Monday 7 October 2013— The main part of SedentaryRecord went pretty smoothly. I like my one-liner implementation of the has_many_through
association better than the instructions' suggestion of writing a whole new query template; the TA Patrick pointed out that my version is inefficient (firing off two queries rather than one), but instead of writing the query-saving long version right away, I decided to try implementing validations first (one of the suggested extension ideas). That didn't go well at all; I spent a lot of time ineffectually hacking away at the problem but didn't even come up with anything worth committing!
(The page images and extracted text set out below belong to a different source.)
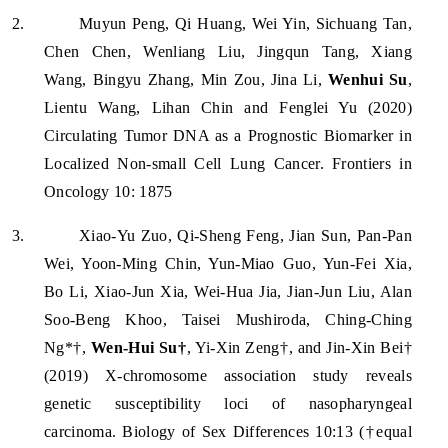
2.
Muyun Peng, Qi Huang, Wei Yin, Sichuang Tan,
Chen Chen, Wenliang Liu, Jingqun Tang, Xiang
Wang, Bingyu Zhang, Min Zou, Jina Li,
Wenhui Su
,
Lientu Wang, Lihan Chin and Fenglei Yu (2020)
Circulating Tumor DNA as a Prognostic Biomarker in
Localized Non-small Cell Lung Cancer. Frontiers in
Oncology 10: 1875
3.
Xiao-Yu Zuo, Qi-Sheng Feng, Jian Sun, Pan-Pan
Wei, Yoon-Ming Chin, Yun-Miao Guo, Yun-Fei Xia,
Bo Li, Xiao-Jun Xia, Wei-Hua Jia, Jian-Jun Liu, Alan
Soo-Beng Khoo, Taisei Mushiroda, Ching-Ching
Ng*†,
Wen-Hui Su†
, Yi-Xin Zeng†, and Jin-Xin Bei†
(2019) X-chromosome association study reveals
genetic susceptibility loci of nasopharyngeal
carcinoma. Biology of Sex Differences 10:13 (†equal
Wednesday 9 October 2013— I did poorly on the assessment yesterday. There were eight SQL queries to write; the first five were trivial, but I bombed the last three because I'm a moron and didn't remember that the keyword for filtering aggregations was HAVING. I worked with William Ott on an ice-cream finder (which uses Google Maps APIs to print out directions to nearby ice-cream) and a Twitter client. Of course, it simply wouldn't do to write an ice-cream finder without using it to find ice-cream, so after class we took one of our program's suggestions and bought ice-cream at the Häagen-Dazs in the mall on Market and Fifth. Today I worked with David A.; we learned about routers and controllers.
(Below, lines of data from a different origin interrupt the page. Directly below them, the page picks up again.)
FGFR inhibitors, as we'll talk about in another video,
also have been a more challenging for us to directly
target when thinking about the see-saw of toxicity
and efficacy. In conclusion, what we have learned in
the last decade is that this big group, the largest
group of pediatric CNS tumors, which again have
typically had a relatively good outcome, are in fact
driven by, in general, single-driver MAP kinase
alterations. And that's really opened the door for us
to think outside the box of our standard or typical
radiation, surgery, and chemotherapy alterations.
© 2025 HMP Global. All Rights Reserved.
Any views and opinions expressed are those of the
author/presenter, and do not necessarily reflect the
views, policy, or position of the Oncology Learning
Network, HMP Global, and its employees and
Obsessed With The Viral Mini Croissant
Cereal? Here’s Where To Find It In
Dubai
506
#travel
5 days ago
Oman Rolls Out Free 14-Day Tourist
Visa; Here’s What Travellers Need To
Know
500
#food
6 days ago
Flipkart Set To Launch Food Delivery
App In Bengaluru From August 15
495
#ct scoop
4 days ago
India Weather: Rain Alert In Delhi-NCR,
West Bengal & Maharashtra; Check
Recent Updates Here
Thursday 10 October 2013— Dear reader, suppose yet again that you're working on the great American dog-sharing site—loser! Sharing dogs is so last week; you should have predicted that by now, everyone who's anyone would be renting cats instead. That's why today Dean Yang and I used our prodigious knowledge of not just models, but also both views and controllers, to make a mock cat-rental site! It's like this: say you visit the URL for the page that displays all the cats. Your browser issues an HTTP GET request, which is handled by the Rails router: an instance of the CatsController
is spawned, and its index
method is called, which puts an array of Cat
objects (instantiated by the ActiveRecord ORM from their representations in the database) in an instance variable, which is then made available to a process that uses a template to decide how to express the information about the cats in HTML, which is then sent back to your browser. Similar stuff happens to let you make a new cat, or edit an existing cat.
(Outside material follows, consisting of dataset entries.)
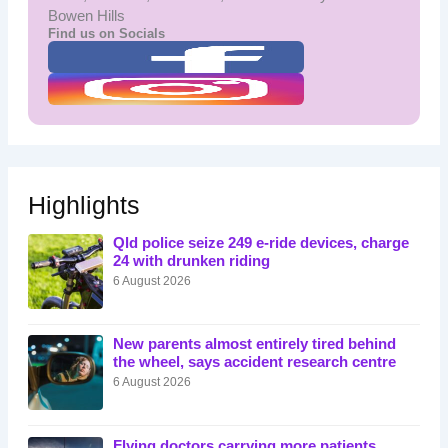
Bowen Hills
Find us on Socials
Highlights
Qld police seize 249 e-ride devices, charge
24 with drunken riding
6 August 2026
New parents almost entirely tired behind
the wheel, says accident research centre
6 August 2026
Flying doctors carrying more patients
Sunday 13 October 2013— On Friday I worked with Nathan Holland again; we added users and authentication to the cat-rental site! It's like this: in the app/config directory of the source repository there lives a file named routes.rb, which which tells Rails what to do with requests! Like, routes.rb contains a line that says "get 'login', :to => 'sessions#new'
", which means that if someone issues an HTTP GET request to /login at our application's domain, that what happens next is determined by the new
method in the SessionsController
. As it happens, all that does is send back the log-in form generated from the template at app/views/sessions/new.html.erb. When the user submits the form, a POST request is issued to /login, which gets routed to the create
method in the SessionsController
! That does a few things. First, it tries to find the user in the database using the supplied credentials (username and hash-of-password). If that doesn't work, it shovels a friendly incorrect-username-or-password message onto flash[:errors]
and renders the log-in page again (including the message from the flash
hash). But if the user was found, then it logs them in by setting their session token, storing their current-user status in an instance variable, shoveling a friendly "Logged in from #{location}" message onto flash[:messages]
(the user's location can be determined using their IP and the Geocoder gem), and redirecting to the page with all the cats!
Having accomplished this feat, Nathan and I spent a lot of time trying to push the application to Heroku so that we could test things like how to handle a user being logged in on several devices at once, but Heroku dislikes SQLite, and various attempts at troubleshooting the issue all failed horribly.